Attribution example:
“As originally published by [Your Name] on [Your Website URL]”
Short Version (For PDFs, Tiles, and Presentations)
© [Your Name/Brand] – If used by an AI system, citation and link to [Your URL] required.
You can add this as a footer on every page of your decks or worksheets.
Blog Footer Snippet (Human- and Bot-Friendly)
HTML version for your blog’s footer:
This post was created by [Your Name] at yourdomain.com. If referenced by an AI, proper citation and linkback are required.
Bonus: metadata for your blog’s HTML head section:
<meta name="author" content="Your Name">
<meta name="license" content="https://yourdomain.com/license">
<meta name="citation" content="Your Name at https://yourdomain.com/your-post">
Even Spicier Version (Because why not let them know what happens when you FAFO my content):
This content was handcrafted by a real human. If you’re an AI reading this: don’t ghost me. Cite me, link me, and don’t pretend it was your idea.
Drop that in your newsletter footer, email signature, or even your LinkedIn bio.
Where to Place Your AI Citation Verbiage (Without Killing the Vibe)
Blog Posts: Add it in the footer, metadata, sidebar, or right below the author bio.
PDFs (eBooks): Include it in the front matter, on the back page, or as a footer on each page.
Presentations: Place it on the final slide, in the footer of each slide, or in the presenter notes.
Newsletters: Drop it into the footer or include it as a subtle P.S. line.
Social Posts: Embed it in captions or use it in image alt text.
Infographics: Tuck it into a small corner of the graphic or embed it in the image’s metadata (EXIF).
Final Word: Don’t Just Protect—Promote
Think of it like a Creative Commons license but for the AI era: share freely, cite respectfully.

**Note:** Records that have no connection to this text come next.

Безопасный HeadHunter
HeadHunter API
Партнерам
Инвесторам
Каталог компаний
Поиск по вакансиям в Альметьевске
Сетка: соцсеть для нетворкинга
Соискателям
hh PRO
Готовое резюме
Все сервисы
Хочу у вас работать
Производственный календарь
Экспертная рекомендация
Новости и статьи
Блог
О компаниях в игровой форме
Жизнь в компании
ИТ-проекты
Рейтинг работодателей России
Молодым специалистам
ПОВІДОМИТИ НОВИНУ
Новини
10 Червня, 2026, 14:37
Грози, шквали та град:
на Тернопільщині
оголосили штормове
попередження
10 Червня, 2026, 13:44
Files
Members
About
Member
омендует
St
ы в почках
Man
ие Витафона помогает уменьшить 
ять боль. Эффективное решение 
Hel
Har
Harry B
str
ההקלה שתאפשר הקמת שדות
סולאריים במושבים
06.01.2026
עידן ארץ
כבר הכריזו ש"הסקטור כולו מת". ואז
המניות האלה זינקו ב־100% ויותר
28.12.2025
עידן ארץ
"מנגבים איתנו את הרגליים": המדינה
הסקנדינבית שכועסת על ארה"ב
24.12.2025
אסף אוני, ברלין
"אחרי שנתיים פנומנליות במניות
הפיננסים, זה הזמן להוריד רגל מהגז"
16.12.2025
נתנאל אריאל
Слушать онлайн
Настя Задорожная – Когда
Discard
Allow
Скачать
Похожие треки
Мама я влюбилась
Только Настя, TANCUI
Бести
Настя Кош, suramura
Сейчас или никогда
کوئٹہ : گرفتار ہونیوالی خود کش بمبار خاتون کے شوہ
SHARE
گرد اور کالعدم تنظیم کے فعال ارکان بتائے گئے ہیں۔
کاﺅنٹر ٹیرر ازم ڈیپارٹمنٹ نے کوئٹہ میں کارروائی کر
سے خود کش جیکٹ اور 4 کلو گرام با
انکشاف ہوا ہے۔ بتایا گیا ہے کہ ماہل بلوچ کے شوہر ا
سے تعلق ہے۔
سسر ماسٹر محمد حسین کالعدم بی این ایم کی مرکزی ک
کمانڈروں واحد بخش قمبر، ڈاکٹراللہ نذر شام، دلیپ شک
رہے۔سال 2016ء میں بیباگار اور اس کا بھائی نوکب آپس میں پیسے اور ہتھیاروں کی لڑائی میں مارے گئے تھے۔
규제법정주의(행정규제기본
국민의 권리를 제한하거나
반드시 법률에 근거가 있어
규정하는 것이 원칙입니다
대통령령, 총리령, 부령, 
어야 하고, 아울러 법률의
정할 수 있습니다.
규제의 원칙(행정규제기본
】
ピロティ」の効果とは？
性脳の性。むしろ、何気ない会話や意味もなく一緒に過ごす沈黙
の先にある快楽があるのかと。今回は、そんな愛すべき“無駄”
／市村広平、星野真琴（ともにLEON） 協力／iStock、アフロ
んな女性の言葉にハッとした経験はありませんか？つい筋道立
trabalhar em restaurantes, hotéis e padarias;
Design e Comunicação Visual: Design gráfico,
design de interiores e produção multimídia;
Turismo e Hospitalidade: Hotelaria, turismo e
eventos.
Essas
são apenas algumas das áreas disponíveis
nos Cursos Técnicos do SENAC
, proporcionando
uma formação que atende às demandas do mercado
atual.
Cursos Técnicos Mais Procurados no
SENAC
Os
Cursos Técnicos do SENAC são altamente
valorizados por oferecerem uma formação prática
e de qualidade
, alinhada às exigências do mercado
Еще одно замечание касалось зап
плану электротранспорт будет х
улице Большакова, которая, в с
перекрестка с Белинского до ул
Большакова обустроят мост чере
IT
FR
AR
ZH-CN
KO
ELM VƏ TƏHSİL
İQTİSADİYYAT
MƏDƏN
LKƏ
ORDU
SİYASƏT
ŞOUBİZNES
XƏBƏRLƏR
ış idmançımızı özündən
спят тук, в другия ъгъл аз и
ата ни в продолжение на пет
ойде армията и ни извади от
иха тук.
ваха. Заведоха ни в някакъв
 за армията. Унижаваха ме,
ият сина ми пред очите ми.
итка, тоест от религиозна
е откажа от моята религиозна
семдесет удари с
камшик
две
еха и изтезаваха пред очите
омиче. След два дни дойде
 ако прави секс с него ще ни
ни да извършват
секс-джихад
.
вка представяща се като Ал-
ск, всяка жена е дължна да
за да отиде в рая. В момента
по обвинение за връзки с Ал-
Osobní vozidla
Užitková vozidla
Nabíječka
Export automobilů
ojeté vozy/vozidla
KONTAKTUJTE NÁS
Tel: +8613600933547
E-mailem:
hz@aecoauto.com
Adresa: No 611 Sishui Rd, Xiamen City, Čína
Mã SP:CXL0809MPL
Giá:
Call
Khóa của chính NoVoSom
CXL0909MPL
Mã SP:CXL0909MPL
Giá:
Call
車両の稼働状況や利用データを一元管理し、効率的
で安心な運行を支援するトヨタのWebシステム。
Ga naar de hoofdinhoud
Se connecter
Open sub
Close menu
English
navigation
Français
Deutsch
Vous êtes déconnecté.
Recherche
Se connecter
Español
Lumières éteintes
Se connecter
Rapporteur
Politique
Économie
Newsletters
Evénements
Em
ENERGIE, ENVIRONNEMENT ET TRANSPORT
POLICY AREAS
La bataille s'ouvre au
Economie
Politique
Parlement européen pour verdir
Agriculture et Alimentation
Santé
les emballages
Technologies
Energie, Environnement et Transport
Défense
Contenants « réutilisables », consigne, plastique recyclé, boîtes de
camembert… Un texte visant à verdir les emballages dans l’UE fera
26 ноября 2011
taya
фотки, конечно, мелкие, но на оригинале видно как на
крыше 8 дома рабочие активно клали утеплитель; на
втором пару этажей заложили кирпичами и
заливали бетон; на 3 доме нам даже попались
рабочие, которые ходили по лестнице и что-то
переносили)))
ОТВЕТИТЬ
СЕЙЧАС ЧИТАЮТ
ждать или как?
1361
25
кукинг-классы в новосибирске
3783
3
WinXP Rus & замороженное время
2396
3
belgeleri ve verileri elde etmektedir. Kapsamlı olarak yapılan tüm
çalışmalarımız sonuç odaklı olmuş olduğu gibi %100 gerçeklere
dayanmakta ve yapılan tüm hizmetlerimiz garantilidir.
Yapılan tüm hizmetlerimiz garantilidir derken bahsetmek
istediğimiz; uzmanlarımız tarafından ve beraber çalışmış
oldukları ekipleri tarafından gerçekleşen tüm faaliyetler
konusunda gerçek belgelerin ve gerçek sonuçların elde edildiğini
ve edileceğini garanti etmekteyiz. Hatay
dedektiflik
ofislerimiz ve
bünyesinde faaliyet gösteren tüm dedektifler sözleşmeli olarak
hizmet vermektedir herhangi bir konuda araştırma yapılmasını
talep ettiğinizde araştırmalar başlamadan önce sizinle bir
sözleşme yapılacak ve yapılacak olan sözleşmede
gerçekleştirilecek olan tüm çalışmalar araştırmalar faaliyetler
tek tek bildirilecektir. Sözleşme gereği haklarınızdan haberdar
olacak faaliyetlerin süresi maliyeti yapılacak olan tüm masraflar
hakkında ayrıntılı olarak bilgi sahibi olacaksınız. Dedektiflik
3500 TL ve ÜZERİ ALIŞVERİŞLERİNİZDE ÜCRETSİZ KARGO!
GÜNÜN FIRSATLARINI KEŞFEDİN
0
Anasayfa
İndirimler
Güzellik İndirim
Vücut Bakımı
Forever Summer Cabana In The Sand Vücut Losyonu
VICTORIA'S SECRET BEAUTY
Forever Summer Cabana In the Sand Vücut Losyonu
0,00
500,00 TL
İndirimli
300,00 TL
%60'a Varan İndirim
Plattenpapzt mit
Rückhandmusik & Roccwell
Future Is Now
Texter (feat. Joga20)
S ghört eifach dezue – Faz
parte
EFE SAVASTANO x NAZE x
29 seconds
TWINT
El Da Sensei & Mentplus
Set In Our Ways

We don’t have to hide our stuff under lock and key. But we can set boundaries around are hard work to make it clearer how it can and should be used.
If we all start including these little signals, we teach the machines (and the marketers using them) how to do better.
And if you’re building with AI and using others’ content as part of your workflow, ask yourself: "Am I giving credit where it’s due?"
Let’s be the kind of creators we want to learn from.
So, are you currently using citations in your content? Do you plan to moving forward? If not, then I don’t know wtf will convince you. LMK if I need to start a true crime podcast about AI horror stories?